Difference between $\frac {\sum_{i=1}^n (Y_i - \bar{Y})^{2}}{n}$ and $\frac {\sum_{i=1}^n (Y_i - \bar{Y})^{2}}{n-1}$

Question

I came across this question that kind of motivated comparing this $\sigma^2$ estimator $$S^2 = \frac {\sum_{i=1}^n (Y_i - \bar{Y})^{2}}{n-1}$$ with this other $\sigma^2$ estimator $$S'^2 = \frac {\sum_{i=1}^n (Y_i - \bar{Y})^{2}}{n}$$

where $Y_1, \ldots, Y_n$ is a random sample.

First, it asked for $\operatorname{E}(S^2)$ and $\operatorname{E}(S'^2)$, and then it asked to compare $\operatorname{Var}(S^2)$ and $\operatorname{Var}(S'^2)$.

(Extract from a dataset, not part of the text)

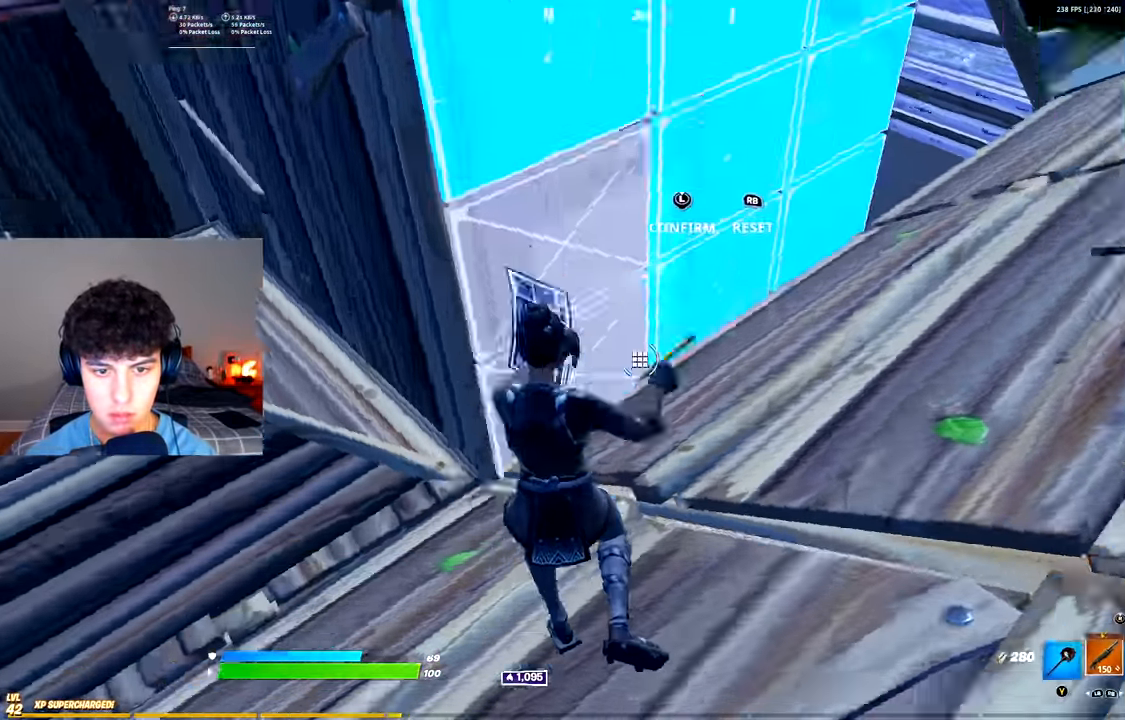
{"buttons": [], "left_stick": "right", "right_stick": "center", "events": [[17, "right_stick", "center"], [33, "right_stick", "up-left"], [67, "L3", "up"], [84, "R2", "up"], [117, "right_stick", "center"], [234, "left_stick", "down-left"], [350, "left_stick", "down-right"], [401, "left_stick", "right"]]}
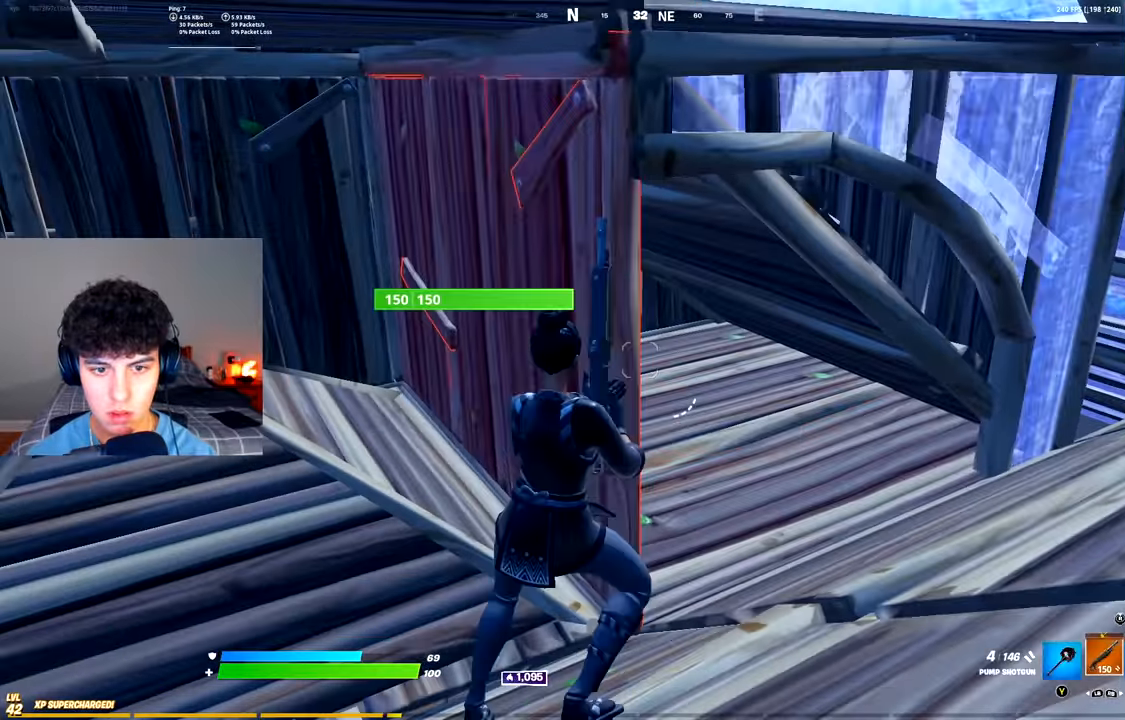
{"buttons": [], "left_stick": "down-right", "right_stick": "up", "events": [[333, "left_stick", "down-right"], [450, "right_stick", "up"]]}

To find the expectations, I feel like it can go two ways here:

One potential way is using that $\frac{(n-1)S^2}{\sigma^2} \sim \chi^2(n-1)$ and somehow deriving a distribution for $S^2$ and then the expectation. But I feel like this won't work for $S'^2$.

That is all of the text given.